Let me point out that many of these Investment banks have pleaded the equivalent of no contest to charges that would put a normal human being like you or I in prison for millions and millions of years. Yet, there they are at the heart of our government cutting a new set of deals making the world safe for financial speculation of the American kind.
If Obama had pursued criminal prosecutions against the banks in the aftermath of the financial disaster of 2007, their political power might very well have been broken as they were in the aftermath of the Great Depression. Instead for many years to come they will play politicians against each other like chess pieces on a board while preying on the poor and the middle class. Obama’s failure to pursue justice against the malefactors who came within an ace of destroying our economy is his greatest failure.
4 thoughts on “The Real Continuity Edition”
The financial recession was not the first rodeo for banks that committed financial fraud. Most people have forgotten but in the 1990s savings and loan institutions (remember them?) failed in record numbers because of risky loans to customers with little or no tangible collateral to back up the loans. Yes, there was a housing bubble. And, yes, few leaders of these institutions paid for their crimes. The banking industry will continue to create bubbles because of avarice and an ethical blindness to what their public responsibilities are.
You would have thought that the wave of de-regulation might ought to have slowed down after the S&L’s failure but apparently caution is for people like us.

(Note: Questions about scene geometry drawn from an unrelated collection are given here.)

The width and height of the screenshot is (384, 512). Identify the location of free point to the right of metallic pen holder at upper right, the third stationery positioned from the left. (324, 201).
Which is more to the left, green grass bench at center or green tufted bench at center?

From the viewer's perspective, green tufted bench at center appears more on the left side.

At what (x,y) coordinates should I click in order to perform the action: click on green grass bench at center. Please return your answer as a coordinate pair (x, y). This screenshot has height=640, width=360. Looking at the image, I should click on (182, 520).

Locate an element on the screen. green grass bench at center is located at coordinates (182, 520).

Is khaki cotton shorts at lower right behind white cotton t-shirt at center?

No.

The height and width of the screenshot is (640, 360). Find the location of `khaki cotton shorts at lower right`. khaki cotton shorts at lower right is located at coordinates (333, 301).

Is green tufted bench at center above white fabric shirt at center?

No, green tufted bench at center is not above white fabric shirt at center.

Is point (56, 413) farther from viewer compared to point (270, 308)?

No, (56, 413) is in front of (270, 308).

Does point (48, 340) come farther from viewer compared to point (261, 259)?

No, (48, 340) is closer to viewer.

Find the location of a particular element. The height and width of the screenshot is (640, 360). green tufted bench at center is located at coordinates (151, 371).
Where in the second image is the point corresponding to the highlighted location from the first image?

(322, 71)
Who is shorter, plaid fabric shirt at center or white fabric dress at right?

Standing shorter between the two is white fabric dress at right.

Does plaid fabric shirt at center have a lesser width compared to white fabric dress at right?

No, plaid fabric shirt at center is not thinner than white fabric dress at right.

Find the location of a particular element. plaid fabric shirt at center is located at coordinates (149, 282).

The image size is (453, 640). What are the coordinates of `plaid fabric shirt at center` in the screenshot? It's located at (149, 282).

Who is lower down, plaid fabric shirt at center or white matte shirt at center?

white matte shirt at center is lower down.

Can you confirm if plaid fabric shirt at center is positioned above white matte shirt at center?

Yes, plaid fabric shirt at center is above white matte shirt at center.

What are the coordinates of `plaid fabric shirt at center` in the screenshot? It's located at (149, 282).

A good, concise breakdown of at least one Obama’s failures. I find it difficult to determine what might be his “greatest failure”. I sometimes like to generalize about his overall dishonesty, which he revealed even before he was first elected. As a Senator, during his 2008 campaign, he guaranteed he would never support a FISA bill that granted retroactive immunity to law-breaking telecommunications corporations who conspired with the Bush/Cheney regime. From there, it was one deception after another, some as obvious, others less obvious without more digging and research. 😉
I really believe that future historians will focus on the failure to prosecute the criminals that caused the financial meltdown followed by the failure to rescue the mortgage holders from usually the same banks but since prosecuting the banks would have stopped the illegal foreclosures in their tracks – that will still be number one. I remember with great disappointment the FISA bill as well. I’ve always thught that Rahn Emanual was not out of the ordinary but much more of how Obama really felt about things sans the nonsensical eloquence.